-- SELECTED EXTRACT --

■ ■ ■ ■ ■ ■ ■

We were also keen to explore the nature and relative importance of collaboration more systematically. Our intention, by the time a third review is complete, is to have begun to develop a more detailed understanding of the constituents of effective collaboration, based on the evidence from the studies in the three reviews.

Methods

Identifying, describing and appraising studies

For practical reasons, this review focused on studies published after 1991 that were reported in English, although no geographical limits were set. We wanted to engage the interest of both primary and secondary practitioners, so the review included studies that involved teachers of the 5-16 age group. While this excluded further education (FE) and sixth-form college practitioners, it did not exclude those who teach within the 11-18 age range. The studies had to have a focus on teaching and learning and outline the explicit learning objectives of the CPD.

Methods of identifying studies for the systematic map and in-depth review comprised:

  • a systematic search of the literature, using electronic databases, handsearching key journals, word of mouth, citations and websites
  • the application of a set of initial inclusion criteria to the titles and abstracts thus uncovered
  • retrieval of full reports, to which the criteria were re-applied to see if they were suitable for inclusion in the mapping stage of the review
  • keywording all the included reports with EPPI Centre core keywords, such as type of study, type of setting, age and curriculum focus, as well as a number of review-specific keywords to distinguish finer detail between types of intervention, teachers and processes
  • the application of a second, narrower set of inclusion criteria to the keyworded reports, to ensure that only studies which contain data about the impact of the CPD on pupils were retained for in-depth review
  • using EPPI Centre tools and data-extraction software to extract data from the studies and to assess the weight of evidence they helped to provide for answering the review-specific question.

Results

The process of identifying studies for the second review revealed a number of studies of collaborative CPD that had not been identified in the first review, most of which had been published since the completion of the first review. These studies were included in the systematic map and, where applicable, in the in-depth review, thus enabling us to build on the findings of the first review.

Mapping of all included studies

We sifted 5,505 titles and abstracts systematically, reviewed 223 full text reports and identified 81 studies as relevant to the review, and keyworded them in order to create a systematic map of the literature. Of these, 26 studies were considered to focus on individually oriented CPD, while 55 studies focused on collaborative CPD. These 55 studies were in addition to 72 studies that were identified in the systematic map of the first review.

In-depth review process

Seventeen studies met a second set of inclusion criteria and data was extracted from them. Fourteen of these were studies of collaborative CPD and three were studies of individually oriented CPD. The 14 studies of collaborative CPD were in addition to those (N = 17) identified in the first review.

In-depth review findings

As in the first review, the majority of studies reviewed came from the USA (N = 10). Three were from Canada and one from New Zealand. One study took place in each of the UK, Taiwan and China. The educational settings in which the studies took place were predominantly primary (N = 13) followed by secondary (N = 8). Many of the studies took place in more than one educational setting. In terms of curriculum context, cross-curricular studies featured the most strongly (N = 5), with literacy (first languages) the next most common (N = 3), followed by mathematics (N = 2).

Of the 17 data-extracted studies, 14 were coded as collaborative and three as individual. Eleven studies were researcher-manipulated evaluations (nine collaborative and two individual), and six studies were coded as evaluations of naturally occurring interventions (five collaborative and one individual).

■ ■ ■ ■ ■ ■ ■

-- DATA SHOWN --
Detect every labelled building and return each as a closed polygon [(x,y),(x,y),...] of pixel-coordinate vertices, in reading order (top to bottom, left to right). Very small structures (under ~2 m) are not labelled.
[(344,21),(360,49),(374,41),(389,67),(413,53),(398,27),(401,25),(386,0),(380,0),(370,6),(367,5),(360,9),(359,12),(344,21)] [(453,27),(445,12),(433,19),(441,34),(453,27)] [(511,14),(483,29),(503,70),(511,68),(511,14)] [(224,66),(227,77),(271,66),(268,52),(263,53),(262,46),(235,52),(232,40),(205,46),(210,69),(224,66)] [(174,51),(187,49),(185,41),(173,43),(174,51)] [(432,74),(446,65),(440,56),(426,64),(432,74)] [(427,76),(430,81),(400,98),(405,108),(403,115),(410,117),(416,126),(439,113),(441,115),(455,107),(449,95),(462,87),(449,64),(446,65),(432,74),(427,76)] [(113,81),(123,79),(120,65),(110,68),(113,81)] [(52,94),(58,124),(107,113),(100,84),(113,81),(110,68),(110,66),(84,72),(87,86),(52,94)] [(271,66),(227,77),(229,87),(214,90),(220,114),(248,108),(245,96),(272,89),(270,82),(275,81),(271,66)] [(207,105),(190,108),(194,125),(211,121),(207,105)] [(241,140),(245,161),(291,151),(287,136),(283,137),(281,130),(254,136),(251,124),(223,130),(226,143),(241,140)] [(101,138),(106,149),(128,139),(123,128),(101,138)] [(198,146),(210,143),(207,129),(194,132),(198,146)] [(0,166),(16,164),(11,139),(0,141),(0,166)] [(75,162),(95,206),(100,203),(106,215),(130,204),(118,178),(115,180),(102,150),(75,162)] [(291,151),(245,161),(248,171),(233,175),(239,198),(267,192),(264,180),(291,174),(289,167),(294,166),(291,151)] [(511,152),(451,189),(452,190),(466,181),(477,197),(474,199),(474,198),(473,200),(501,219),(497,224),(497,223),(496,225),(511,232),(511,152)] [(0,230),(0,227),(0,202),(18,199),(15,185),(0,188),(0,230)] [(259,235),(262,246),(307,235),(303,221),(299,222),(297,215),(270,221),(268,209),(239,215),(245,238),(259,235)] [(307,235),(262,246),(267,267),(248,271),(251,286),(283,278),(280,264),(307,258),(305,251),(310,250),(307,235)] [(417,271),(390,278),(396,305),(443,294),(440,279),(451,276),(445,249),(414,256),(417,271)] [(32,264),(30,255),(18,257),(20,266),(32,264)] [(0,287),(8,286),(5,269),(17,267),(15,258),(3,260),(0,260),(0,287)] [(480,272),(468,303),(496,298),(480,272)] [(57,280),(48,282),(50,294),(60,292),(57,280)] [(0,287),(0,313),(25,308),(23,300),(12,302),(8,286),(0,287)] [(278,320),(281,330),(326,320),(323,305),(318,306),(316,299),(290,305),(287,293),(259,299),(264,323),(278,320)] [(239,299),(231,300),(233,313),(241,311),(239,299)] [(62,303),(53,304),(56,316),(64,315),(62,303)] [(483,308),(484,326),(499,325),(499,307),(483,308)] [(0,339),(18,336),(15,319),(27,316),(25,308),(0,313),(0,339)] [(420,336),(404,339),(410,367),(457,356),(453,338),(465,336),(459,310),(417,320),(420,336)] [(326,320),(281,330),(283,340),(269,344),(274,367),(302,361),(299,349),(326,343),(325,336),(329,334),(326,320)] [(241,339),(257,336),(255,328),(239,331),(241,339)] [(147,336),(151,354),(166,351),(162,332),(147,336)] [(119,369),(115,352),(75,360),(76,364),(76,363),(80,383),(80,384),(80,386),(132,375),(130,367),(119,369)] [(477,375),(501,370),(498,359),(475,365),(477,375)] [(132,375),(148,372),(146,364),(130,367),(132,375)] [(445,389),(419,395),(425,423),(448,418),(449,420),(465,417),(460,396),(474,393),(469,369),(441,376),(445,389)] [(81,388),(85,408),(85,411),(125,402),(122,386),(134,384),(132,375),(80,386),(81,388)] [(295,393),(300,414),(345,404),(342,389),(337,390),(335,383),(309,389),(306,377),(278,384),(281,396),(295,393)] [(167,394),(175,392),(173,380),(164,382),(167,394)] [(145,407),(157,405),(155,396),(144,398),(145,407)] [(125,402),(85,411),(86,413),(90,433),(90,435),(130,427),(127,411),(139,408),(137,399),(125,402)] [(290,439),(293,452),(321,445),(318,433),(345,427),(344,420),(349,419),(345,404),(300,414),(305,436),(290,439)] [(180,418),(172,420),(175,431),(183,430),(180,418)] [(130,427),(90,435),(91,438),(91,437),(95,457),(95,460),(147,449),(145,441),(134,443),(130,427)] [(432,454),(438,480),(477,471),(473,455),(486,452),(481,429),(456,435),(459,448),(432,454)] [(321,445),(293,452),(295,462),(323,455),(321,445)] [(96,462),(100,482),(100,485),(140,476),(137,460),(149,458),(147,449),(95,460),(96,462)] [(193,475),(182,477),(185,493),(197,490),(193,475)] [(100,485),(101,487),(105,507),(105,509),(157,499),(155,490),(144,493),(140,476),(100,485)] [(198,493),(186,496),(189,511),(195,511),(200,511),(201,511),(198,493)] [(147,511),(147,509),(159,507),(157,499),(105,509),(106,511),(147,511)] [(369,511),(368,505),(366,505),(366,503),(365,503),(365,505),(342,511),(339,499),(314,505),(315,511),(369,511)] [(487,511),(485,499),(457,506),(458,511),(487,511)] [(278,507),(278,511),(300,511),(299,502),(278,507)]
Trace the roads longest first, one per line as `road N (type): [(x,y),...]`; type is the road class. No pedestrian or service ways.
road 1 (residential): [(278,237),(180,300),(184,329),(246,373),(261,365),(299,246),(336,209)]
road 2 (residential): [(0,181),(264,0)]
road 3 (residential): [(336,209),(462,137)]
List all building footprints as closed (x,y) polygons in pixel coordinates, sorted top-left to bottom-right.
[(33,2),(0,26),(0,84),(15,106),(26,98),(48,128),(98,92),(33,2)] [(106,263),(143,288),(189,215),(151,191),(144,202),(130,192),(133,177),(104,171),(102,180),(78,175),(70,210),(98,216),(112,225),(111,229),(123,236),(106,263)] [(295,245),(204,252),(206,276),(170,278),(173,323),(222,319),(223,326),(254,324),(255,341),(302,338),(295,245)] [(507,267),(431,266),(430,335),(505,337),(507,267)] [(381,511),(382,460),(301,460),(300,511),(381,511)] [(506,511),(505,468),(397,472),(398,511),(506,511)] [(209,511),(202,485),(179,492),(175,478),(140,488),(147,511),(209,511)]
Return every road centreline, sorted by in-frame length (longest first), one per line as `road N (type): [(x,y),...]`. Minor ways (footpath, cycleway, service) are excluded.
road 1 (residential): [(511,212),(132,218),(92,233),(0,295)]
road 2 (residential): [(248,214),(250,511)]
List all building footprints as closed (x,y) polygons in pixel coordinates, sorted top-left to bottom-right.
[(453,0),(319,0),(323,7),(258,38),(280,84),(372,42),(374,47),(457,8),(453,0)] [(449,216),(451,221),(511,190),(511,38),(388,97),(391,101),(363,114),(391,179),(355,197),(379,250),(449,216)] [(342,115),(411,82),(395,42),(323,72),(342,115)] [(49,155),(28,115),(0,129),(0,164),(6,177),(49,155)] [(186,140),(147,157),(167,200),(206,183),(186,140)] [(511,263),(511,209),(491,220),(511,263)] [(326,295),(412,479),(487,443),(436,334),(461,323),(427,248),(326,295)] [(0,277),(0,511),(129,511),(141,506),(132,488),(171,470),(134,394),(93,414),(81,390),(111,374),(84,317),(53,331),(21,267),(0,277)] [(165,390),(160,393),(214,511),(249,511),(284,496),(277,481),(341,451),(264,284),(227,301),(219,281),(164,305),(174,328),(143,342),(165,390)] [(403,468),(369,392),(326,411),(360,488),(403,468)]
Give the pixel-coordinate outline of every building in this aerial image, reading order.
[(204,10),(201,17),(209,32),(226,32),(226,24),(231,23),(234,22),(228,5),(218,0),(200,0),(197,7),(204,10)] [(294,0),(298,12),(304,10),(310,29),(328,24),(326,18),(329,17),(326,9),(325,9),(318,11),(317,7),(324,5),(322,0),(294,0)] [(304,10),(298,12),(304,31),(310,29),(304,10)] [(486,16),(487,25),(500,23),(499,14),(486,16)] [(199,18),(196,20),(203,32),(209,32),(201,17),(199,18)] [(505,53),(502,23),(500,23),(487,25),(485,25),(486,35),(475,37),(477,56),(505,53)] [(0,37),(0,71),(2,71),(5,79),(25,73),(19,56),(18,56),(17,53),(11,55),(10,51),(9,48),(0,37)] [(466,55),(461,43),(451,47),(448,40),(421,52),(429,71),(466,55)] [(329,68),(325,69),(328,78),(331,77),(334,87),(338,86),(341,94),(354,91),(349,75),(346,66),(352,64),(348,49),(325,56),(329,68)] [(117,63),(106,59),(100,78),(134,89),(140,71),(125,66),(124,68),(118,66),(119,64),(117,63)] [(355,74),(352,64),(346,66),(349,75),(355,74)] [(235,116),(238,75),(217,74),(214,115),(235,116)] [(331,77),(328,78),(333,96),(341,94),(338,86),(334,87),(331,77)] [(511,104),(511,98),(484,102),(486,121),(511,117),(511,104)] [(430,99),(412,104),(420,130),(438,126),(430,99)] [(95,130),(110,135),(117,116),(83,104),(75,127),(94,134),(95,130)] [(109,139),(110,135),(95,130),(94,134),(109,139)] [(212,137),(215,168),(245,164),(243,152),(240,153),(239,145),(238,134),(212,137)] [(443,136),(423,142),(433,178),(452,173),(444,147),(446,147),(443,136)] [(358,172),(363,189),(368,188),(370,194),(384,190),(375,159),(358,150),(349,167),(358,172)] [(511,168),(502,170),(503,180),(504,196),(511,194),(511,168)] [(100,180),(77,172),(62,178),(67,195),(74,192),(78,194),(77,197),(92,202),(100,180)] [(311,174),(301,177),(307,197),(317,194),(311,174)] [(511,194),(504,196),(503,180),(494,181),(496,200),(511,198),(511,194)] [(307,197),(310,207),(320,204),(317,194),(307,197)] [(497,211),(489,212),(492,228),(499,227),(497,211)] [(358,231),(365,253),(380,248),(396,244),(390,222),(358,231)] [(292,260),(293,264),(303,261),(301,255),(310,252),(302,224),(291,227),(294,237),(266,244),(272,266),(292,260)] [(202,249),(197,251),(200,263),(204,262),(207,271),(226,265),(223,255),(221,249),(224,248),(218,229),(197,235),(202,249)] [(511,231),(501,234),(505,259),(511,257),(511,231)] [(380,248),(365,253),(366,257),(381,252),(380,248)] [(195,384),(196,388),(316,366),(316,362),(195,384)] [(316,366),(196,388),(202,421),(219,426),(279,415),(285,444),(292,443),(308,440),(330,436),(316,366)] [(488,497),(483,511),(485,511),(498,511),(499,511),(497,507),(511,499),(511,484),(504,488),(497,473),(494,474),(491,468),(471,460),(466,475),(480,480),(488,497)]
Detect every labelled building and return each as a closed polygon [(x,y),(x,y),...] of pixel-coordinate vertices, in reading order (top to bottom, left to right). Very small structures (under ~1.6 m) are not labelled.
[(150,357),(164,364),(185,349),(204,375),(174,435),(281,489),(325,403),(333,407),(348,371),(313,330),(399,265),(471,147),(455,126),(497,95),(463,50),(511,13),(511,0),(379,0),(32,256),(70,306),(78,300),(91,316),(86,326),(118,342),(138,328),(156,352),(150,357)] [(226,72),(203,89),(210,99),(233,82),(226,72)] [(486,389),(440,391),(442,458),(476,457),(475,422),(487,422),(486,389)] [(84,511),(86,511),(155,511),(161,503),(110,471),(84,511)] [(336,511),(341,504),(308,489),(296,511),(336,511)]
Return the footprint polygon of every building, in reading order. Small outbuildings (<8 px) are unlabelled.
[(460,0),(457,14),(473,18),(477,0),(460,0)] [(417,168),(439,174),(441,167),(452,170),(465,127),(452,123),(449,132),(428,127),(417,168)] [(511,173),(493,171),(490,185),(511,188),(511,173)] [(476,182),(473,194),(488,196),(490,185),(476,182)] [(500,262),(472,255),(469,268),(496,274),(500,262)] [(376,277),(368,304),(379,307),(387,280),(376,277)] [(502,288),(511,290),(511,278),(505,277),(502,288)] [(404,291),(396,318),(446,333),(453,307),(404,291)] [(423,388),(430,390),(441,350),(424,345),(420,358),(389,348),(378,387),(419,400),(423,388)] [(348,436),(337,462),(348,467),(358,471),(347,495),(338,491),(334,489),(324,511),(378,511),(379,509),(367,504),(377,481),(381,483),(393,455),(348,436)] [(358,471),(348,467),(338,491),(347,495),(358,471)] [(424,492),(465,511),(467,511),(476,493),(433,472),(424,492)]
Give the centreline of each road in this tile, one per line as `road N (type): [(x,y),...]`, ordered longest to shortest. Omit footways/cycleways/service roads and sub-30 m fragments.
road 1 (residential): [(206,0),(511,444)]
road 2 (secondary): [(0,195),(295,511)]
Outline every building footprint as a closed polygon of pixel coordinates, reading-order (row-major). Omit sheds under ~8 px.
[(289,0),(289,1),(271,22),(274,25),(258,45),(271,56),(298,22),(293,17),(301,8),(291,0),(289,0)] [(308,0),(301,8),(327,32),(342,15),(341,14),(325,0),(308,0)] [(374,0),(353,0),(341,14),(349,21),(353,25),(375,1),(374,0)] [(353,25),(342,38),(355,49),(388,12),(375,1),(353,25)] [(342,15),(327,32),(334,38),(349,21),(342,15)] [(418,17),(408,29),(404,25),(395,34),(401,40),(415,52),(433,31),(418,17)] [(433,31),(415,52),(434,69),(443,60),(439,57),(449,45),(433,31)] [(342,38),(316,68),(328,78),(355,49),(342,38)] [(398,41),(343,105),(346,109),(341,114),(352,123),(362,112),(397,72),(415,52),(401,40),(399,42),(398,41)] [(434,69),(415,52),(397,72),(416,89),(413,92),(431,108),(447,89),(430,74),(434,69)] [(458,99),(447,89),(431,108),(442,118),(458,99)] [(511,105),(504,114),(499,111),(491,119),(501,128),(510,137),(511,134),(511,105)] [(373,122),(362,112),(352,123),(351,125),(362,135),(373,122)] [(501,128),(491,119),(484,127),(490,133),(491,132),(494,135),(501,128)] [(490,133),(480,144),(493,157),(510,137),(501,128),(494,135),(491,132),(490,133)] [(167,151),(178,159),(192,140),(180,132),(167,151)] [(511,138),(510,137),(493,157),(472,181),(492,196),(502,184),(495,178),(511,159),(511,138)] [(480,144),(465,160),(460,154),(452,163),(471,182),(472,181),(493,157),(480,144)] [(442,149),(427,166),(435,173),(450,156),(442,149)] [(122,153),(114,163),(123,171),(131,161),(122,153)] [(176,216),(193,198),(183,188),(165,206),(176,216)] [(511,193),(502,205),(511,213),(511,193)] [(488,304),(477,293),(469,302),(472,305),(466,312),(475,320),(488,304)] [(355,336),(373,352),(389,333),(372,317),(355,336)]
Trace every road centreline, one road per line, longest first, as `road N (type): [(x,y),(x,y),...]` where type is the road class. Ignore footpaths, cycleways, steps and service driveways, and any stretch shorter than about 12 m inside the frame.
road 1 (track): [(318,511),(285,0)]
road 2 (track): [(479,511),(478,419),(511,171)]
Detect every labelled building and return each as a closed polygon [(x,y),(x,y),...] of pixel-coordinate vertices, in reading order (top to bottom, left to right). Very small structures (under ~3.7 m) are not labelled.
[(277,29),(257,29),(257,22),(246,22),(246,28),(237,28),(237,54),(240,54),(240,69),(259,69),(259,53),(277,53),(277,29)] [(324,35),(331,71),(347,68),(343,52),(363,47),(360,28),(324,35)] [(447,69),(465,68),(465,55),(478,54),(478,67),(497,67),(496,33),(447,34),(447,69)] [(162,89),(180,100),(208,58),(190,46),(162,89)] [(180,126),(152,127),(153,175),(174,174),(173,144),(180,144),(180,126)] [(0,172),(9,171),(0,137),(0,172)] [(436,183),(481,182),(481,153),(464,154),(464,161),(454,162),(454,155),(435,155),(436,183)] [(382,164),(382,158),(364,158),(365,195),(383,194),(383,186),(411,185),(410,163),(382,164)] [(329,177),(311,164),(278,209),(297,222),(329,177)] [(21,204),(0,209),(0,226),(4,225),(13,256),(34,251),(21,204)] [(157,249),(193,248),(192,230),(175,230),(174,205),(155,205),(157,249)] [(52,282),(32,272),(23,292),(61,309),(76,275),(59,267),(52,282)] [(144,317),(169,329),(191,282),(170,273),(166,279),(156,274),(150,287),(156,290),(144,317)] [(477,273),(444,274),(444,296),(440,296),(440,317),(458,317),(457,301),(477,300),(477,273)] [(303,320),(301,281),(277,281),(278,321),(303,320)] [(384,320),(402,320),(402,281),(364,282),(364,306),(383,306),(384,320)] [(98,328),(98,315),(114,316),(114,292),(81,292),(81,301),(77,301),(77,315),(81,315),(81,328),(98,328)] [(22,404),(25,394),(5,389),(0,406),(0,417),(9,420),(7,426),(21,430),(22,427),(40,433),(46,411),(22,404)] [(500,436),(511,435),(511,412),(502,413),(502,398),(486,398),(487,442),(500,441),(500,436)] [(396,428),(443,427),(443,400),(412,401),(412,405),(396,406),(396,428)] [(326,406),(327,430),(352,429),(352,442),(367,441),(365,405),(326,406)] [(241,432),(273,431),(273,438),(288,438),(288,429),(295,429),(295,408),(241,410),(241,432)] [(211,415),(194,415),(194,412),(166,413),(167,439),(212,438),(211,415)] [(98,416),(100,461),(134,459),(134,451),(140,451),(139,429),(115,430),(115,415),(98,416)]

■ ■ ■ ■ ■ ■ ■

-- TASKS AND EXERCISES --
**1.** List every country that the CPD review text names as a place where the in-depth review studies came from.
**2.** In the CPD review text, how many full text reports were reviewed?
Rely only on the CPD review text, not the rows.

-- RESULTS OF THE EXERCISE --
**1.** USA, Canada, New Zealand, UK, Taiwan, China

**2.** 223